The R-Word
Published: Friday, August 8, 2008 8:05 AM PDT
Let's get something straight. I really like talking with Kelly Cunningham and always have since he was an economist at the San Diego Regional Chamber of Commerce. In fact, that group hasn't done much of anything of any worth since Cunningham and others left it a few years ago.
Cunningham is a smart analyst and a resource to the community. And if Steve Francis' San Diego Institute for Policy Research has done anything right, it's provide Cunningham a regular forum.
That said, here was Kelly Cunningham in his "Economic Ledger" released in February:
Local blogs and electronic news sites daily point to the softened real estate market as a sign that the sky is falling and that we can brace for a significant downturn.
We take a contrarian view.
While the nation and state may be in or going into recession, San Diego’s employment numbers do not suggest the local region has or soon will go into recession.
Hmm... Electronic news sites? To whom could he have been referring I wonder?

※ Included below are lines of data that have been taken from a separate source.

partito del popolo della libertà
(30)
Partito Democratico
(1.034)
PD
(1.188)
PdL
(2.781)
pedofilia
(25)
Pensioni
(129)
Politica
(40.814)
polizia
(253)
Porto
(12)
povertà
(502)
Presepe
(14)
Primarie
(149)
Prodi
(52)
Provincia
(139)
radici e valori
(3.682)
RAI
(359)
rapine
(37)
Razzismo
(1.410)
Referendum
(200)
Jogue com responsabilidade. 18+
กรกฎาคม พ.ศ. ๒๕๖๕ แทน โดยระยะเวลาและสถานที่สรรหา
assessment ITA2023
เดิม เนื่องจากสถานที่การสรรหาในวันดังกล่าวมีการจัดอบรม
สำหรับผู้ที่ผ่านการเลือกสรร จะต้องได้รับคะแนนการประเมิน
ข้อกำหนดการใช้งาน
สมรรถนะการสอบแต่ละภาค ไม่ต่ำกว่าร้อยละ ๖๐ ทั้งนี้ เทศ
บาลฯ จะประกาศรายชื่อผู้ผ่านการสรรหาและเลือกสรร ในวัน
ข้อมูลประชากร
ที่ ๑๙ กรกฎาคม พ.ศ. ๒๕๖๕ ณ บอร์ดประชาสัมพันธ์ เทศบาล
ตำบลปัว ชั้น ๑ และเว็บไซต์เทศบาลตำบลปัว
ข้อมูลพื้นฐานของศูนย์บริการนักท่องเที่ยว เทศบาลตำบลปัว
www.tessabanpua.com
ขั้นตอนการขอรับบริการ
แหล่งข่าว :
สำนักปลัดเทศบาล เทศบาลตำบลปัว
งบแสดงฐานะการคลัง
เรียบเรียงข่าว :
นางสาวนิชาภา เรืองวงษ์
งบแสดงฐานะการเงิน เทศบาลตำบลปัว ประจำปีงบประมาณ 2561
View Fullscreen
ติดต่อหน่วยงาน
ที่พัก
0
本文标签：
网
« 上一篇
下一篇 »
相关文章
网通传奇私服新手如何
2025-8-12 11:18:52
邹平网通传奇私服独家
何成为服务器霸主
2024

One thing about us electronic types, we know how to archive.
Now, Cunningham has changed his tune.
Here was his quote today in Kelly Bennett's story:
"San Diego went through the (national) recession of 2001 without actually going into recession -- we never had negative job growth," said Kelly Cunningham, economist at the San Diego Institute for Policy Research, a conservative think tank. "I was thinking maybe we could get through this similarly but this time it doesn't seem to be the case."
That Cunningham is now embracing the view that the real estate downturn is so severe that it will destroy jobs in industries to which it is only tenuously connected is not something necessarily to celebrate. Yes, it's what thinkers like Rich Toscano warned about starting years ago. But I would have preferred to be wrong.
If the housing market's implosion indeed is causing so many widespread economic problems that reverberate to all kinds of industries and employers, this is nothing to be happy about.
As Toscano and others ably demonstrate, the housing market still has a long way to go in this correction.
It will soon be time for everyone to recognize just how widespread the consequences of that might be.